“AI Will Change the Entire Value Chain”

Only those who resolutely invest in artificial intelligence will be among the winners

Dr. Mirko Knaak, IAV expert in artificial intelligence, about the opportunities for the automotive industry

Let’s start with a guessing game. When was this sentence said: “In the years to come, we expect that these man-machine systems will share, and perhaps for a time be dominant, in our advance toward the development of "artificial intelligence”. If you think it was 2017, you are in excellent company, but wrong. It was said by Marvin Minsky – in 1961. The promise of artificial intelligence is, in fact, as old as this, so too are the fears it provokes.

Hype about artificial intelligence (AI) is no new phenomenon. We have had it three times already. Three times the apologists have promised a minor revolution. The first phase began with the Dartmouth conference at which Minsky, cited here, and ten other researchers coined and rudimentarily defined the concept.
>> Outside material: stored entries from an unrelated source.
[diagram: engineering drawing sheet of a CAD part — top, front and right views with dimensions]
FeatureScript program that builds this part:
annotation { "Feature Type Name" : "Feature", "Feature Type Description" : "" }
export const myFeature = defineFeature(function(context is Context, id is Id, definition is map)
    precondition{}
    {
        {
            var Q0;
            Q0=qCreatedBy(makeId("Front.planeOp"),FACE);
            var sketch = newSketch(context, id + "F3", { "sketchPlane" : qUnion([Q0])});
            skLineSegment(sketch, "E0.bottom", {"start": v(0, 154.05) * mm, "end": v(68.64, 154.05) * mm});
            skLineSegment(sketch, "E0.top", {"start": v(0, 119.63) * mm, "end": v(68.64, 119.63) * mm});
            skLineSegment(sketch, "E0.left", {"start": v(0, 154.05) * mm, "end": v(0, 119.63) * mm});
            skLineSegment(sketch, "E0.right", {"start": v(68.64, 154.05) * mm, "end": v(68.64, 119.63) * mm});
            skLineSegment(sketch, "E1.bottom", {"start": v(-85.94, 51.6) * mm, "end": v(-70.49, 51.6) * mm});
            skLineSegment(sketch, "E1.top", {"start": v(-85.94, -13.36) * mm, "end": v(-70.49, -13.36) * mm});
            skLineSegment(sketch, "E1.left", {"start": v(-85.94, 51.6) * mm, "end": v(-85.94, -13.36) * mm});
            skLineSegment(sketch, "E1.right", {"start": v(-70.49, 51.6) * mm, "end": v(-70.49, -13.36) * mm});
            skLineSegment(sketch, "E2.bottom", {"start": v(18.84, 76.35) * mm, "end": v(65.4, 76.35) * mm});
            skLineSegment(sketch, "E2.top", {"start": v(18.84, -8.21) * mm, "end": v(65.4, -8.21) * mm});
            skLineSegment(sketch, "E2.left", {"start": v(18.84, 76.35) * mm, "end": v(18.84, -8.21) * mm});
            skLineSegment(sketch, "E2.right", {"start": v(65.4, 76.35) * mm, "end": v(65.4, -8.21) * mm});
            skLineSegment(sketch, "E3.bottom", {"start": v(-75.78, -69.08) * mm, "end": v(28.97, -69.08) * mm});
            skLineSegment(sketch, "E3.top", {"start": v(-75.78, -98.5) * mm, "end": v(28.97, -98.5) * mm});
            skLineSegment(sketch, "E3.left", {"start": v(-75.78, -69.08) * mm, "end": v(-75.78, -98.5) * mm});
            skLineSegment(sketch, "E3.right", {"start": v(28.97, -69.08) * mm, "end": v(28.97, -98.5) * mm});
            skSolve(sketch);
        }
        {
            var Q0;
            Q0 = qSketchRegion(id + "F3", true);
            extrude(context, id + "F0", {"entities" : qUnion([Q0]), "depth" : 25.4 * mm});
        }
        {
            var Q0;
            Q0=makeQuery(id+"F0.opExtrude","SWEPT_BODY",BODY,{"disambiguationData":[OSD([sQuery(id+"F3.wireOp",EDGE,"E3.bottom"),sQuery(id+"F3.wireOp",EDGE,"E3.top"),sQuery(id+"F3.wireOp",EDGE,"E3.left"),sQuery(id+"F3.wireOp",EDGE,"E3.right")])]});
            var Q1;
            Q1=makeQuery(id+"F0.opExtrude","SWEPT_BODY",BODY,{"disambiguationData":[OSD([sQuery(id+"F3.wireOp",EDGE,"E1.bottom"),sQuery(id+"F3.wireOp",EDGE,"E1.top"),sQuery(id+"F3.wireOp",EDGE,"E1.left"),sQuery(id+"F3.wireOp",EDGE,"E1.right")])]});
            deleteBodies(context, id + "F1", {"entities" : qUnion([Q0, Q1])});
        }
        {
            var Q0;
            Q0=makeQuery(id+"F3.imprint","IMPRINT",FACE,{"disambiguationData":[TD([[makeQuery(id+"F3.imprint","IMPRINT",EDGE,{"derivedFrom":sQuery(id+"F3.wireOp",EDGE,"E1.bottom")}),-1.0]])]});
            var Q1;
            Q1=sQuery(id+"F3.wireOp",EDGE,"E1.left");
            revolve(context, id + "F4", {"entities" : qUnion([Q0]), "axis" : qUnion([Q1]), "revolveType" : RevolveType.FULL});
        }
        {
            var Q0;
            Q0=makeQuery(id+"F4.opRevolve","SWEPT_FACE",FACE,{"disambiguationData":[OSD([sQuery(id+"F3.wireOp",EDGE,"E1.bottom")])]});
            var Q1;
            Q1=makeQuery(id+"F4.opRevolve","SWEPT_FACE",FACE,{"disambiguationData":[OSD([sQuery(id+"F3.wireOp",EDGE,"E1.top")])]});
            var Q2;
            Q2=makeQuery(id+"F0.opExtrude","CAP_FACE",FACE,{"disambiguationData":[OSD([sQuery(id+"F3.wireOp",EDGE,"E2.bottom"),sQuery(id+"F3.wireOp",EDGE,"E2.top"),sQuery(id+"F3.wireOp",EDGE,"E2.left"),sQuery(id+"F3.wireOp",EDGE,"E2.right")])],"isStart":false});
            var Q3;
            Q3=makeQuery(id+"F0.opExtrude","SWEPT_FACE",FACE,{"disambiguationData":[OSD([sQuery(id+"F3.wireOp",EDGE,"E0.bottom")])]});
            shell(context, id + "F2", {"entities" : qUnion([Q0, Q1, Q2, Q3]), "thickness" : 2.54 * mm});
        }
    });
The bold dreams were soon over when it was proven that their systems were not capable – from a structural point of view - to learn a very simple function (for experts: “exclusive OR”). Following a decade-long period of inactivity, so-called expert systems in the 1980s promised to outperform human beings in making decisions.

Everyone got excited once again when, in the 1990s, artificial neural networks were able for the first time to emulate functions in the audiovisual section of the human brain and showed successes in their application – examples are lane-keeping assistance systems in the move towards automated driving. Although artificial neural networks made their way into many university degree courses, such as electrical engineering or mechanical engineering, the promise could not be kept and they disappeared again.

Now we are hearing similar statements again. Since the Go world champion was beaten in 2016, there is discussion in the media as to whether we are getting a hyper intelligence that perpetuates itself and outperforms the human being. We are all familiar with this and similar statements. But how can we be so sure that we won’t experience the same hangover in a couple of years as we have done three times in 60 years already? Nobody believes a three-time liar!

The central difference lies in the way memory and computing capacity have developed (Moore’s law), which is nowadays making computers possible that were inconceivable a short time ago. Multiple-processor systems (GPUs) have become extremely powerful. Nonetheless, structures of human learning and elements of human intelligence are still to a large extent not understood.

What does this mean for work in the automotive industry? The most important thing is for us to remain realistic as to what is possible, and not make any false promises. If somebody or other promises “thinking robot rulers” and makes a film about them, that’s forgivable and, at best, fairly entertaining. If we in the automotive industry promise too much, that can be fatal as an unfortunate Tesla advert shows: someone took the extolled “autopilot” somewhat too literally and drove to their death. What happens if we – or any new player in the automotive market – put really autonomous vehicles on the road that do not stand up to their promises?

More interesting than the hypothetical, far-flung questions about intelligence substituting human beings are the actual impacts of what we can already do in prototypes – whether it be real artificial intelligence or not.

As mentioned above, machine learning and artificial intelligence are not only important for autonomous driving (where it is most obvious that functions have been taken from the former reserve of an intelligent human being). It will change the entire value creation process, from AI-assisted engineering to the aftermarket (predictive maintenance).

Artificial intelligence will be a central building block in digitalization in the 2020s. It will exceed the influence that the platforms have now. The platforms we are all familiar with and use have crowded out the previously dominant companies in respect of market value and influence, booking.com versus TUI being just one example here.

Using this artificial intelligence may boost productivity in a way that staying in command of it may determine market success. Extracting knowledge is linked to owning large quantities of data, putting major players at a disproportionate advantage, with the consequence of a significant concentration or even monopolization.

This means that only those who resolutely invest in artificial intelligence will be among the winners in this development. A glance at the research budgets of public and private institutions in Germany leaves no room for any particular optimism: the entire Max Planck Society has a smaller budget than a medium-sized US university, Facebook invests many times over what a German automobile manufacturer does.

The big and perhaps only chance companies in the German automotive industry have lies in combining classic engineering with artificial intelligence: If you have physical knowledge about a system, there is no need to waste money acquiring it from data! “German deep tech” may be the answer to the dominance of Silicon Valley – we only need to express it.

This gives rise to three hypotheses:

1. No Hollywood AI with overwhelming promises and menacing fears, but active utilization of what is feasible – which is already a great deal.

2. Strong investments into this key technology because a few players capable of learning from a lot of data will dominate the market.

3. Good competitive positions for German automobile companies if they use “deep tech” to combine classic engineering with data science.